EXERCISE
What lines in the records below mention "down"? List them all.

GIVEN ENTRIES
----------------
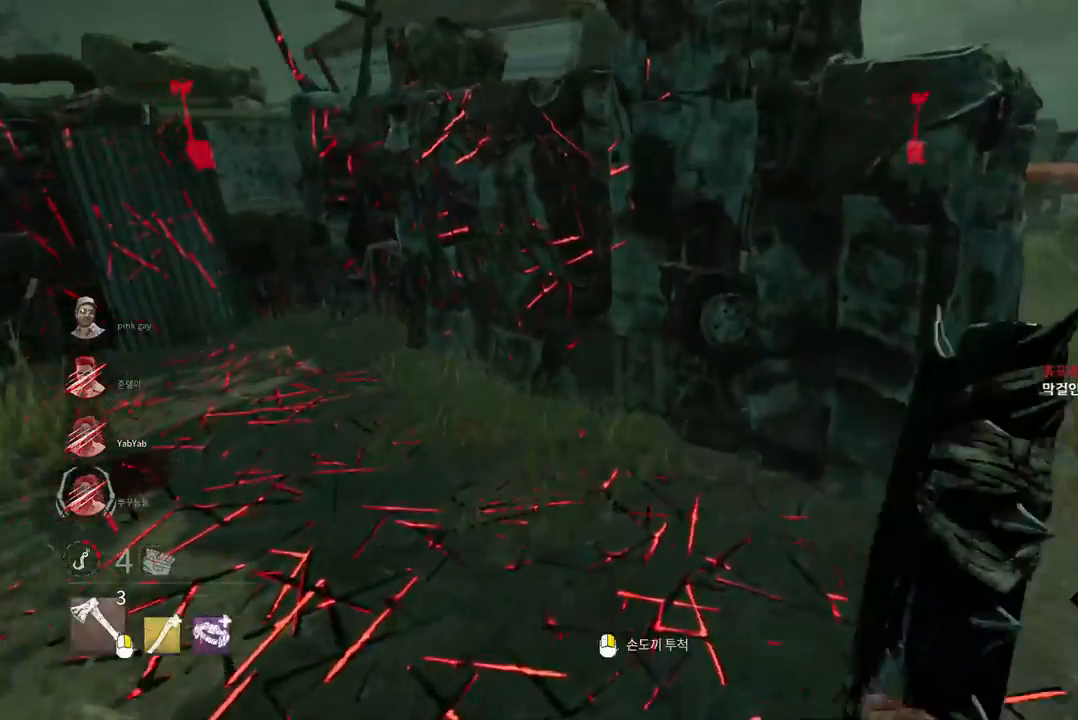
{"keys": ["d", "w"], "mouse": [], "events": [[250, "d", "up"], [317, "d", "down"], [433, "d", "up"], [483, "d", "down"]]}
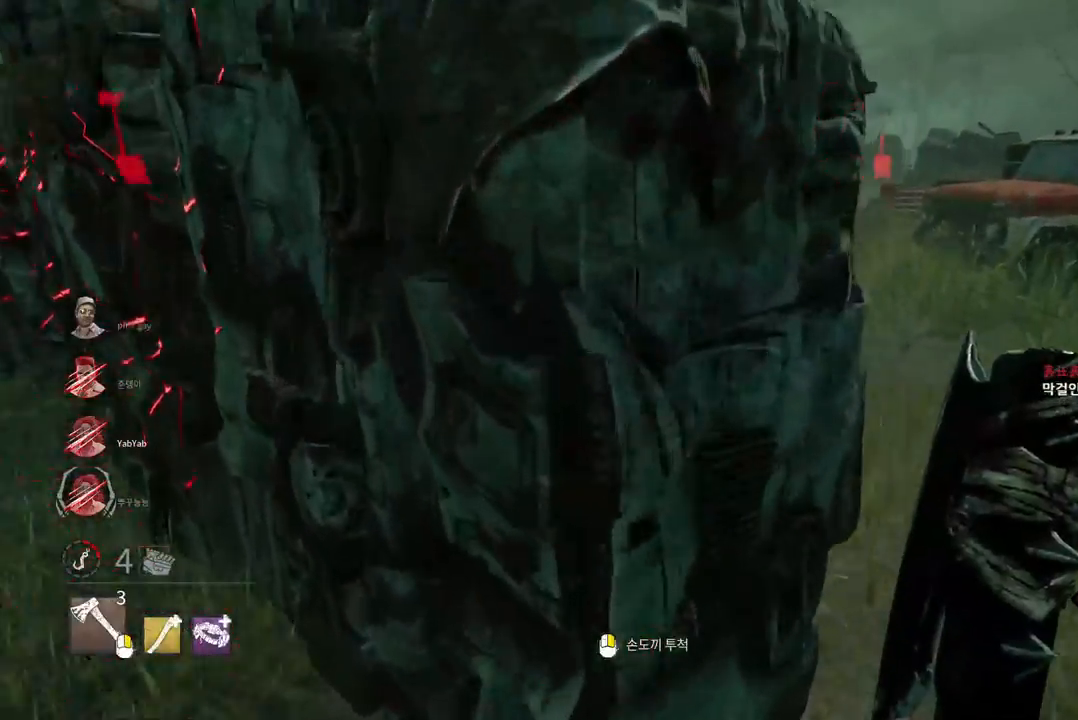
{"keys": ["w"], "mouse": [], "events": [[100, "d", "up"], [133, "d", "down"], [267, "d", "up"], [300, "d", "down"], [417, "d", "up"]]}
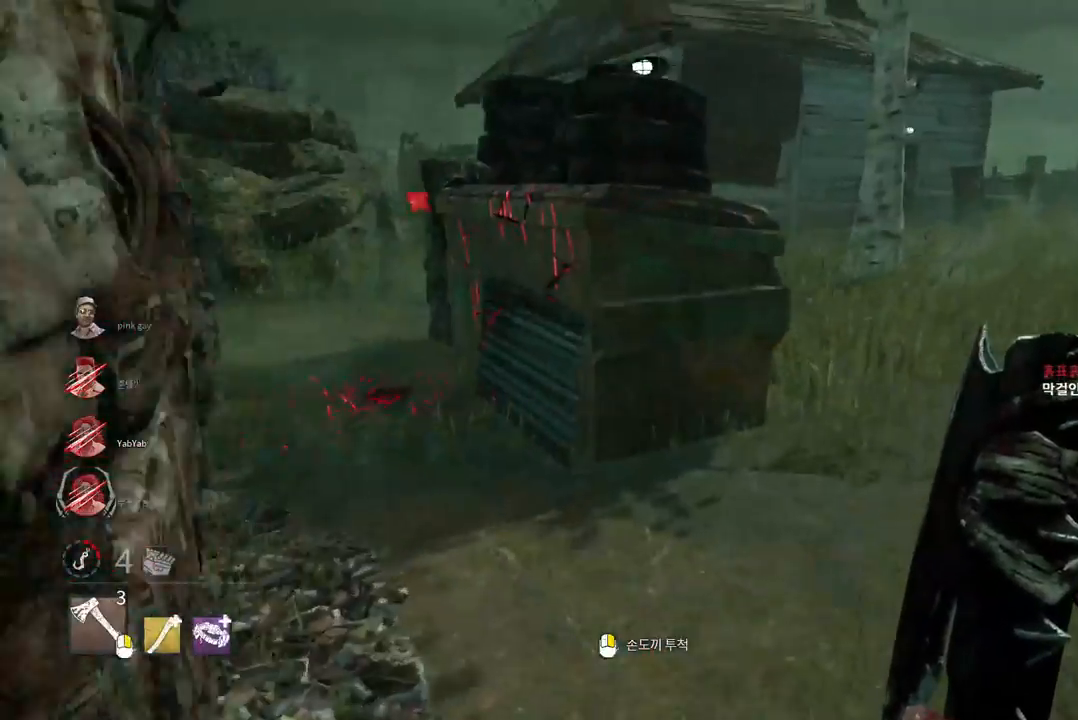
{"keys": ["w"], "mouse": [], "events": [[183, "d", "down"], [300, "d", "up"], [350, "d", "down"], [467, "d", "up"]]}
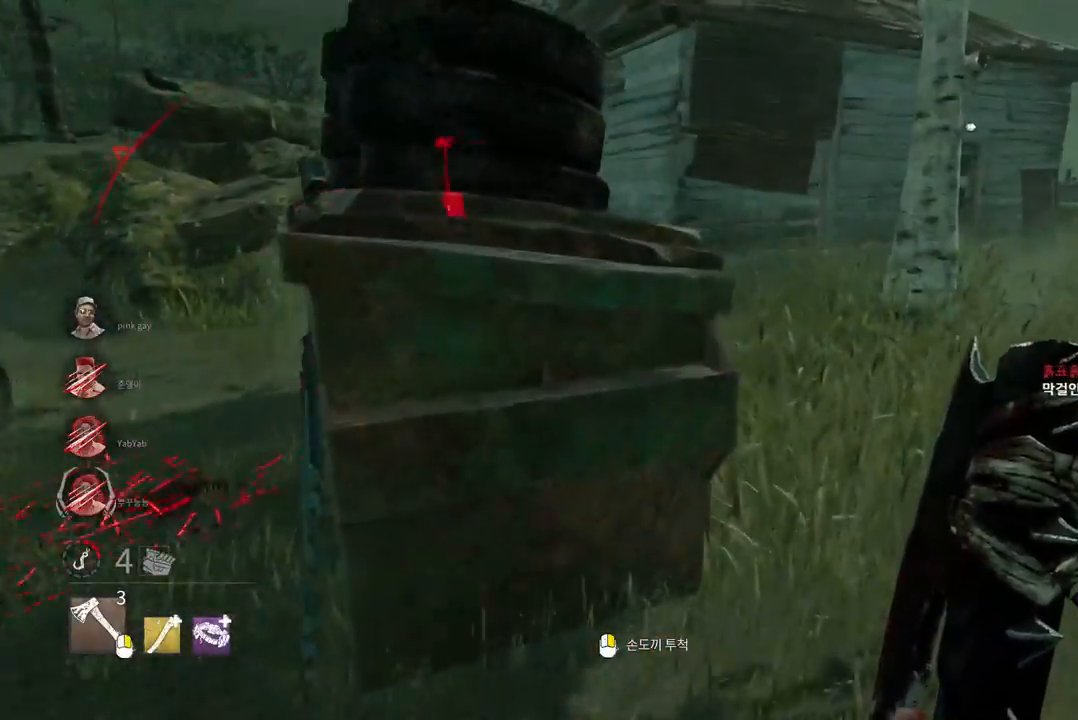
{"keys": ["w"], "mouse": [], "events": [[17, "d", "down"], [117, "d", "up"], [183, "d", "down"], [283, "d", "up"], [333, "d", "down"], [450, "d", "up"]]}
----------------
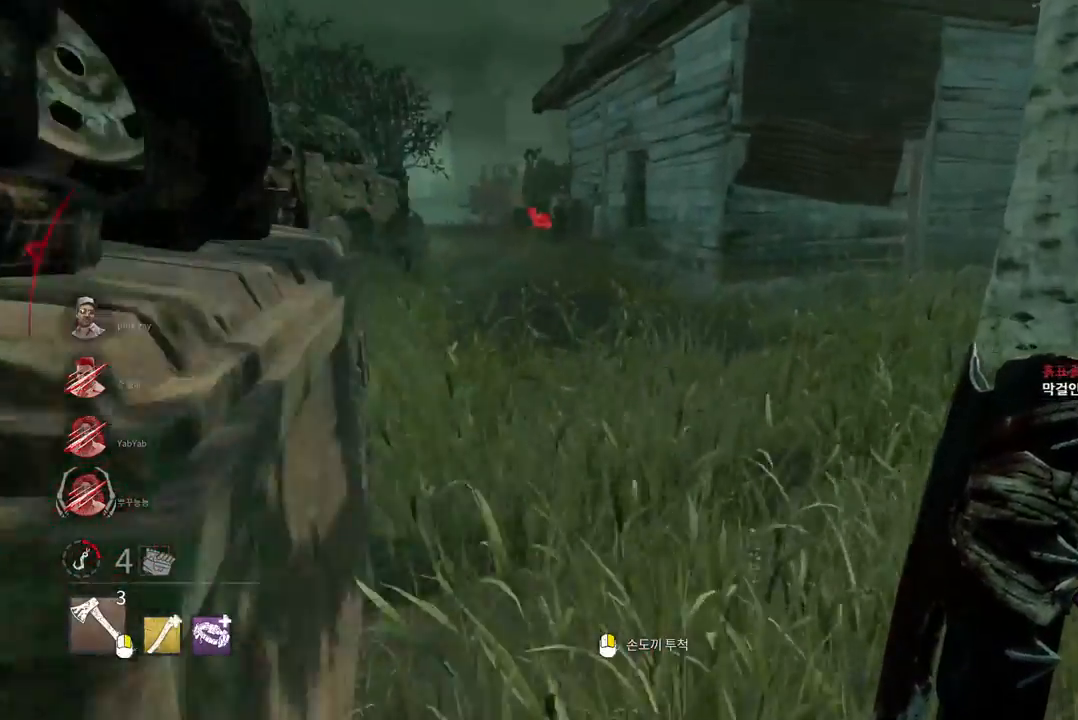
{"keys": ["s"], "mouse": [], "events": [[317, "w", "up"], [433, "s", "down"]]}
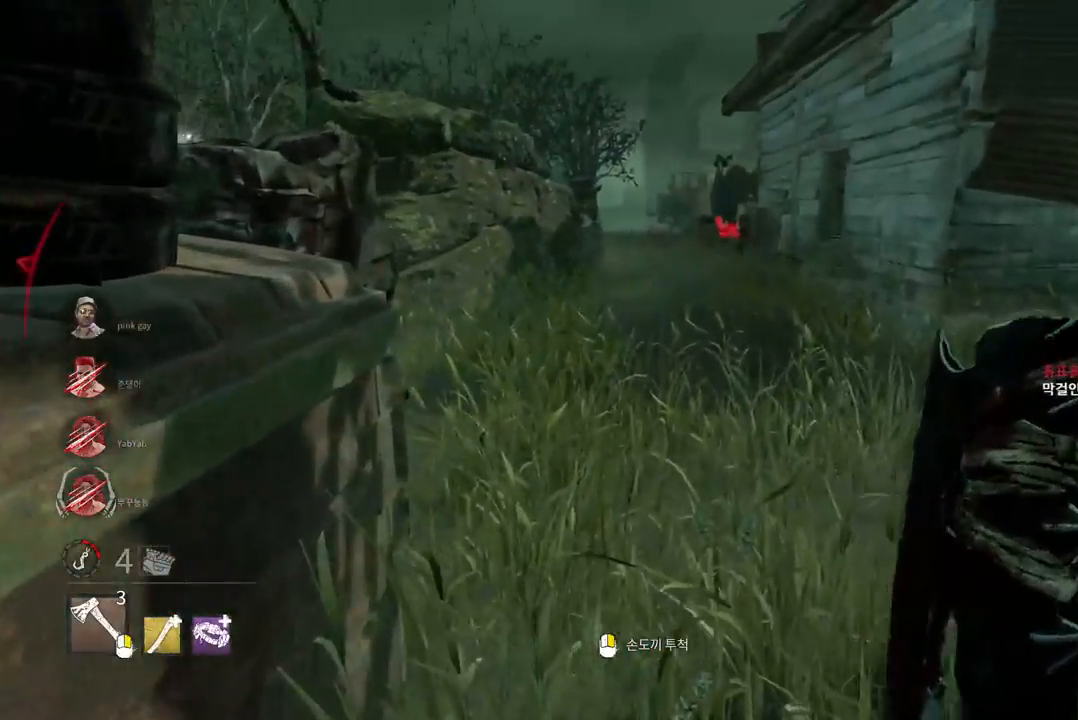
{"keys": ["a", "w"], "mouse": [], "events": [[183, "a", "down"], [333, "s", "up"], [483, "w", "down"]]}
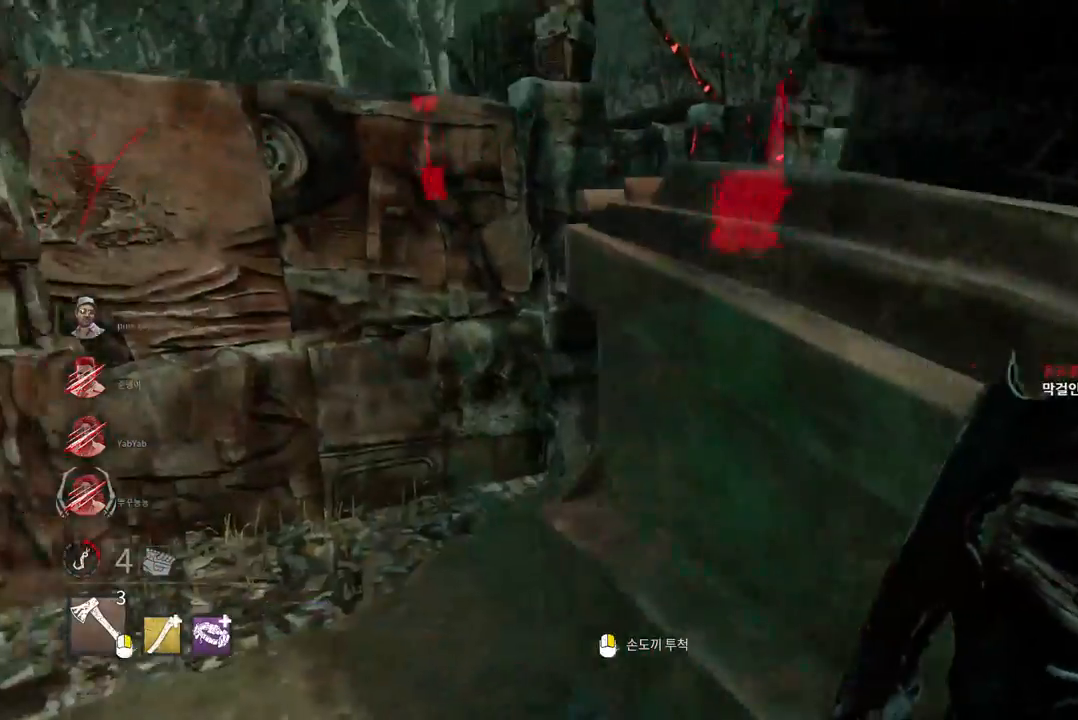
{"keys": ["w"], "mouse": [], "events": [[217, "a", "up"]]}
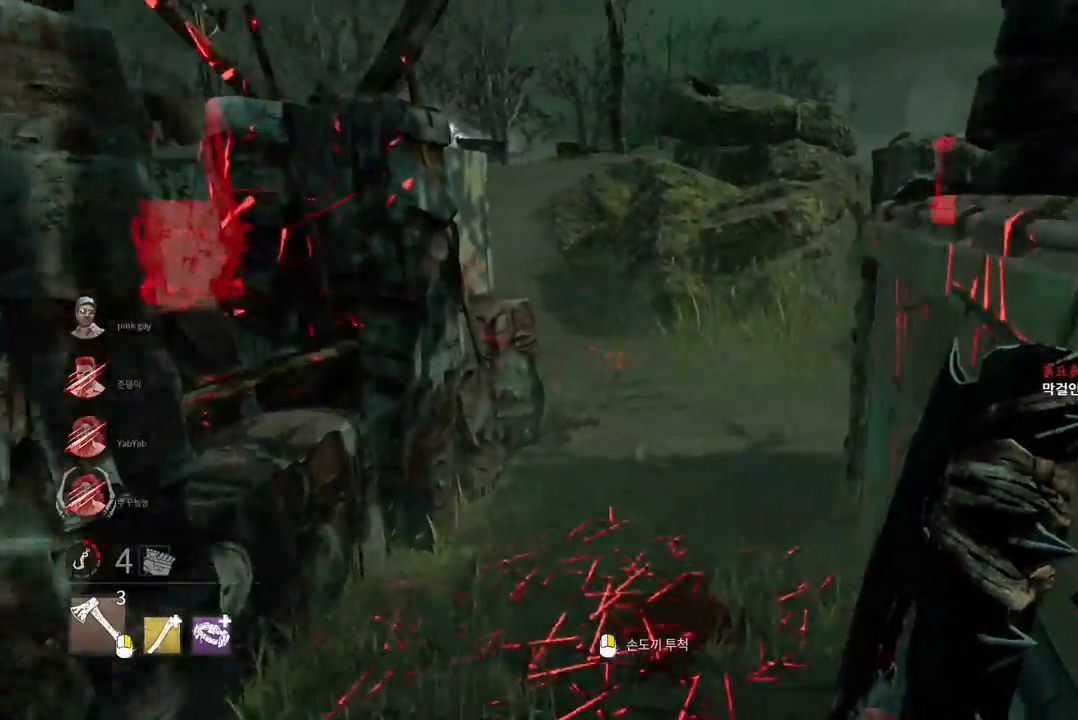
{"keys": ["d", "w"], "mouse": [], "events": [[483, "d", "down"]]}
----------------
EXERCISE ANSWER
{"keys": ["d", "w"], "mouse": [], "events": [[250, "d", "up"], [317, "d", "down"], [433, "d", "up"], [483, "d", "down"]]}
{"keys": ["w"], "mouse": [], "events": [[100, "d", "up"], [133, "d", "down"], [267, "d", "up"], [300, "d", "down"], [417, "d", "up"]]}
{"keys": ["w"], "mouse": [], "events": [[183, "d", "down"], [300, "d", "up"], [350, "d", "down"], [467, "d", "up"]]}
{"keys": ["w"], "mouse": [], "events": [[17, "d", "down"], [117, "d", "up"], [183, "d", "down"], [283, "d", "up"], [333, "d", "down"], [450, "d", "up"]]}
{"keys": ["s"], "mouse": [], "events": [[317, "w", "up"], [433, "s", "down"]]}
{"keys": ["a", "w"], "mouse": [], "events": [[183, "a", "down"], [333, "s", "up"], [483, "w", "down"]]}
{"keys": ["d", "w"], "mouse": [], "events": [[483, "d", "down"]]}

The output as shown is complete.